Washington, DC (May 14)-The Committee on Oversight and Government Reform held a hearing on whether the US Food and Drug Administration’s drug and medical device regulation bar state liability claims.
In his opening statement, Chairman Henry Waxman (R-CA) pointed out that FDA approval of drugs and high-risk medical devices before they are marketed does not necessarily guarantee safety. Any patient harmed by these products can seek compensation under state law for damages such as medical expenses and lost wages. The hearing, therefore, examined the implications of FDA’s preemption of state liability laws.

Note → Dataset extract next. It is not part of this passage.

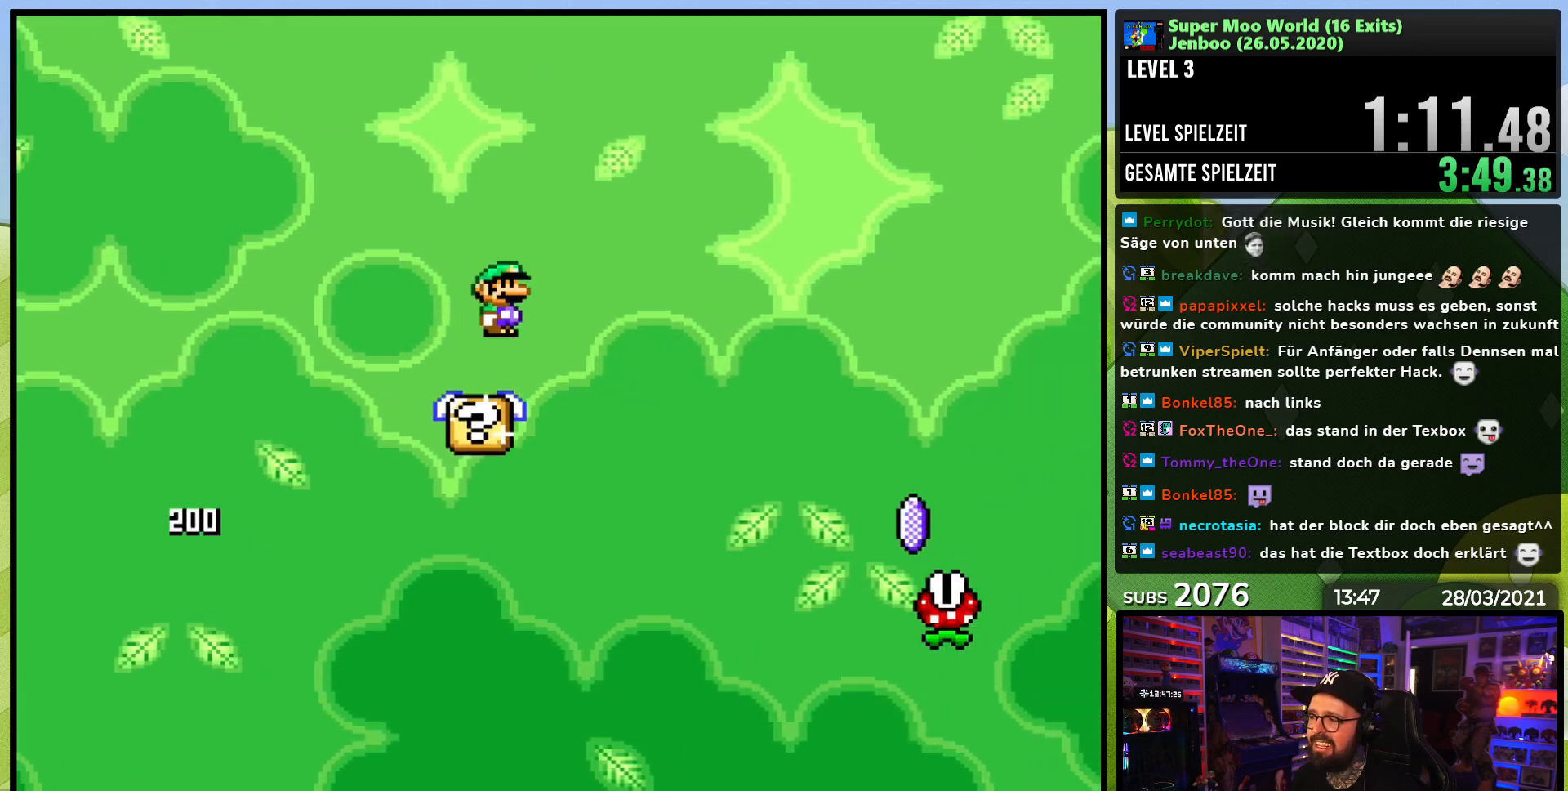
{"dt_ms": 500, "buttons": ["X"], "events": [[100, "A", "up"], [200, "A", "down"], [367, "DPAD_RIGHT", "up"], [383, "A", "up"]]}
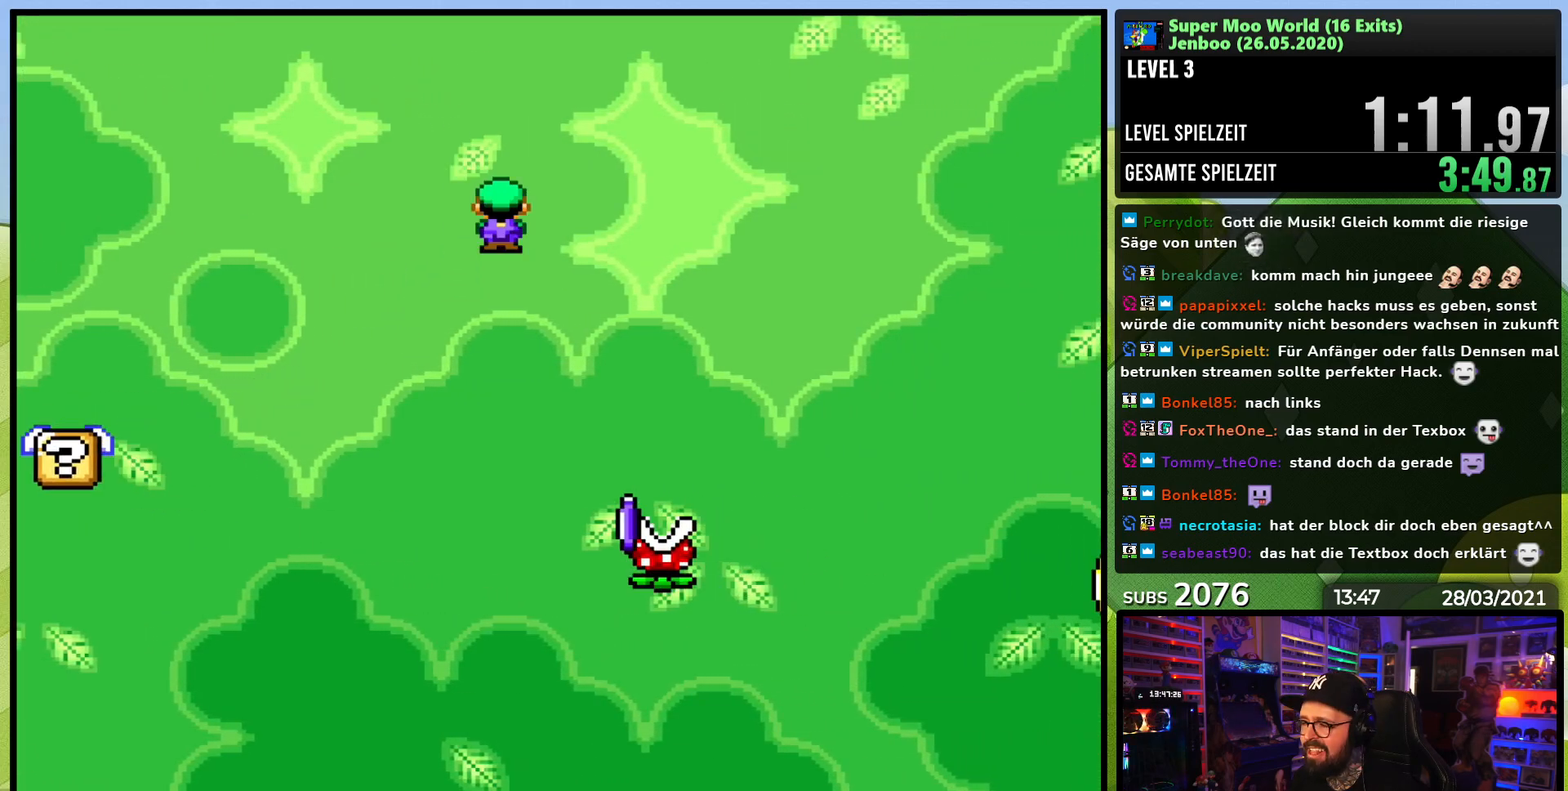
{"dt_ms": 500, "buttons": ["A", "X", "DPAD_RIGHT"], "events": [[117, "A", "down"], [117, "DPAD_RIGHT", "down"]]}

He called preemption a “radical legal doctrine being advocated by the pharmaceutical and device industries” and said the threat of liability itself is an incentive for safety.
The Supremacy Clause of the US Constitution (Article VI, clause 2) establishes the legal basis for federal preemption of state law, including “express preemption” in which federal laws are explicitly precluding state and local regulations in a particular area as well as various types of “implied preemption.”
The committee heard from parents of children who had suffered as a result of medical errors due to poor labeling, physicians and medical professionals, members of academia, as well as current and former FDA officials.
Former FDA Commissioner David Kessler told the committee that although he did not oppose federal preemption in certain cases, “there should be specific criteria governing when it is deemed appropriate,” and allowing unchecked federal preemption of state drug and device liability laws “will harm drug safety.” Kessler stated there should be three elements that should be met if FDA regulation is going to preempt state law in a given case: the agency took substantive and definitive action, there is a direct conflict between state action and agency action that would thwart the ability of the agency to achieve its statutory guide, and there is a public health reason to favor preemption.
In contrast to this testimony, Randall Lutter, deputy commissioner for policy at FDA, said that the agency is “concerned that state public product liability lawsuits that challenge FDA’s careful determination of safety, efficacy, and appropriate labeling can have detrimental effects to public health, including limiting patient and doctor choices, decreased patient access to beneficial products, and increased confusion over warnings or statements that can deter the use of beneficial medical products.”
Lutter did not argue that against plaintiff claims against products that failed to meet FDA approval, in which case manufacturers will not be protected under such claims.
“To protect public health and as a matter of law, state law claims are preempted if they challenge a design or labeling that FDA approved, after being informed of the relevant health risk, based on its expert weighing of the risks and benefits of requiring additional or different warnings,” said Lutter. “The important decisions it makes about the safety, efficacy, and labeling of medical products should not be second-guessed by the state courts.”
Preemption discussions are certain to take the stage again this fall, when the Supreme Court is scheduled to hear the drug-related case Wyeth v. Levine, in which the drug company is appealing the decision of a Vermont jury that awarded $6.7 million to a patient who had lost her arm after receiving an anti-nausea drug via an off-label injection method.